T cells harboring these WT-1 specific TCR were tested in a mouse model for their efficacy. To identify TCRs specific to WT1, the researchers extracted T cells from 14 healthy donors and successfully expanded them by repetitive stimulation using APCs expressing WT1 peptide. The product of this experiment was an enriched population of T cells expressing TCR against the WT1 antigen.
To further refine the population and test their target specificity, these enriched T cells were grown together with antigen-expressing cells and leukemia cells. The group identified 21 different alpha-beta chain pairs that were capable of recognizing antigen WT1 along with different antigen-presenting HLA proteins. To verify the efficacy of these TCRs against tumor antigens, they were introduced in a T cell, which was already stripped of its endogenous TCR. This resulted in a T cell population expressing just the transgenic TCR.
Researchers observed that these modified T cells had a significant therapeutic effect in vivo. These cells were able to decrease the AML tumor burden. Additionally, they did not generate any graft versus host disease, which could lead to an attack on the patient’s healthy cells. These data show that Intellia’s engineered TCR T cell approach is active in a challenging model of systemic AML.
NTLA-2002, an Investigational Gene-Editing Therapy Candidate for Treating HAE
Affecting 1 in 50,000 patients, hereditary angioedema (HAE) is a life-threatening disorder characterized by recurrent episodes of swelling in various parts of the body. This disorder is a result of an inactivating mutation in the C1 esterase inhibitor protein, which is a key regulator of the kallikrein enzyme responsible for the conversion of kininogen to bradykinin. In the absence of the inhibitor, the level of kallikrein rises rapidly in the plasma causing the uncontrolled synthesis of bradykinin. Bradykinin is a potent vasodilator that increases the permeability of blood vessels, which results in an outflow of water into the tissue leading to swelling. The current model of therapy employs the administration of the C1 inhibitor every 2 weeks, increasing the burden on the patient and the physician.
Leveraging their modular platform for CRISPR delivery, scientists at Intellia therapeutics have developed a single course one-time CRISPR based therapy for the treatment of HAE. This treatment employs CRISPR based gene editing delivered through Intellia’s modular nanoparticle-based platform to knock out the KLKB1 gene in the liver, which will reduce kallikrein activity and prevent excessive buildup of bradykinin.
Using a mouse model that harbors the human KLKB1 gene in place of the mouse gene, researchers showed that their lead CRISPR candidate could reduce KLKB1 mRNA as well as protein in the serum. The results with the mouse model were also observed in the non-human primate model, where more than 70% of the KLKB1 gene was edited using the lead candidate.

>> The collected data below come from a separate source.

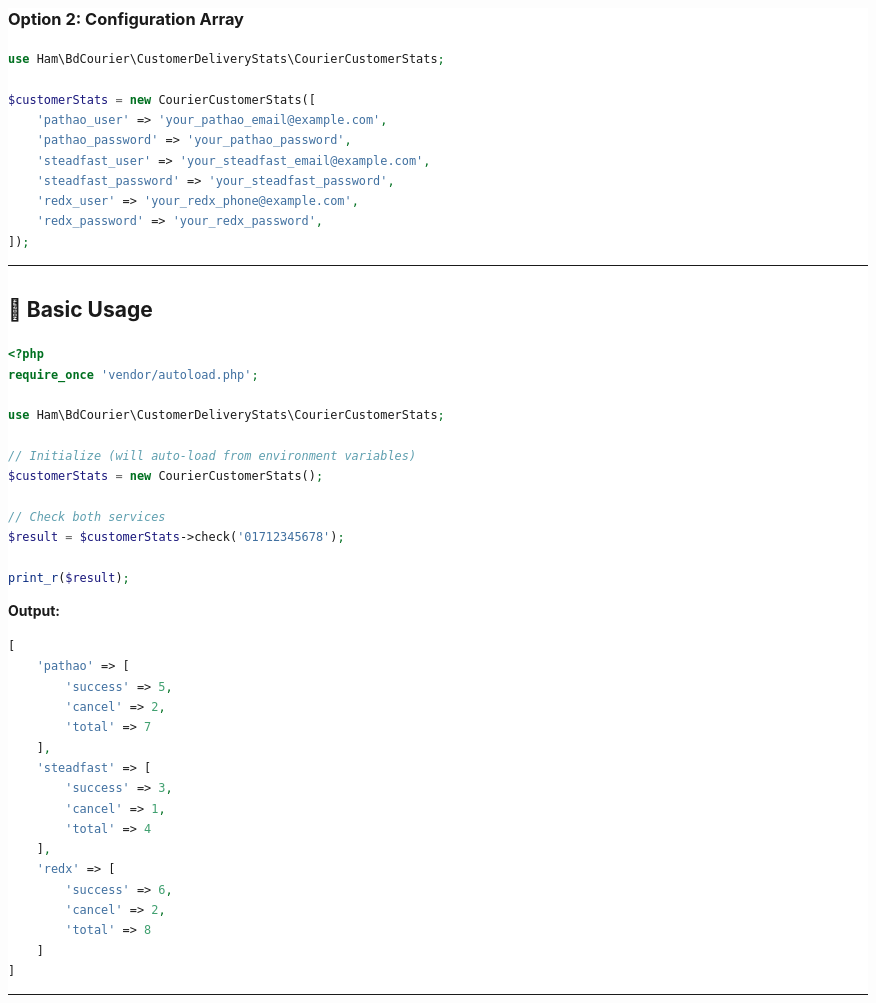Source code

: ### Option 2: Configuration Array

```php
use Ham\BdCourier\CustomerDeliveryStats\CourierCustomerStats;

$customerStats = new CourierCustomerStats([
    'pathao_user' => 'your_pathao_email@example.com',
    'pathao_password' => 'your_pathao_password',
    'steadfast_user' => 'your_steadfast_email@example.com',
    'steadfast_password' => 'your_steadfast_password',
    'redx_user' => 'your_redx_phone@example.com',
    'redx_password' => 'your_redx_password',
]);
```

---

## 🚀 Basic Usage

```php
<?php
require_once 'vendor/autoload.php';

use Ham\BdCourier\CustomerDeliveryStats\CourierCustomerStats;

// Initialize (will auto-load from environment variables)
$customerStats = new CourierCustomerStats();

// Check both services
$result = $customerStats->check('01712345678');

print_r($result);
```

**Output:**

```php
[
    'pathao' => [
        'success' => 5,
        'cancel' => 2,
        'total' => 7
    ],
    'steadfast' => [
        'success' => 3,
        'cancel' => 1,
        'total' => 4
    ],
    'redx' => [
        'success' => 6,
        'cancel' => 2,
        'total' => 8
    ]
]
```

---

Although studies are still ongoing, preliminary observation reveals that a one-time dosage of NTLA-2002 can lead to sustained downregulation of kallikrein for at least 6 months. With the positive results for NTLA-2002, Intellia finalized it as their lead HAE development candidate last week. Excited by the developments, the company is planning to submit regulatory filings towards the end of next year.
Dr. Leonard said, “We are also pleased to present data that support our recently announced HAE development candidate, NTLA-2002, Intellia’s second systemic therapy employing our in vivo knockout approach and modular delivery platform.”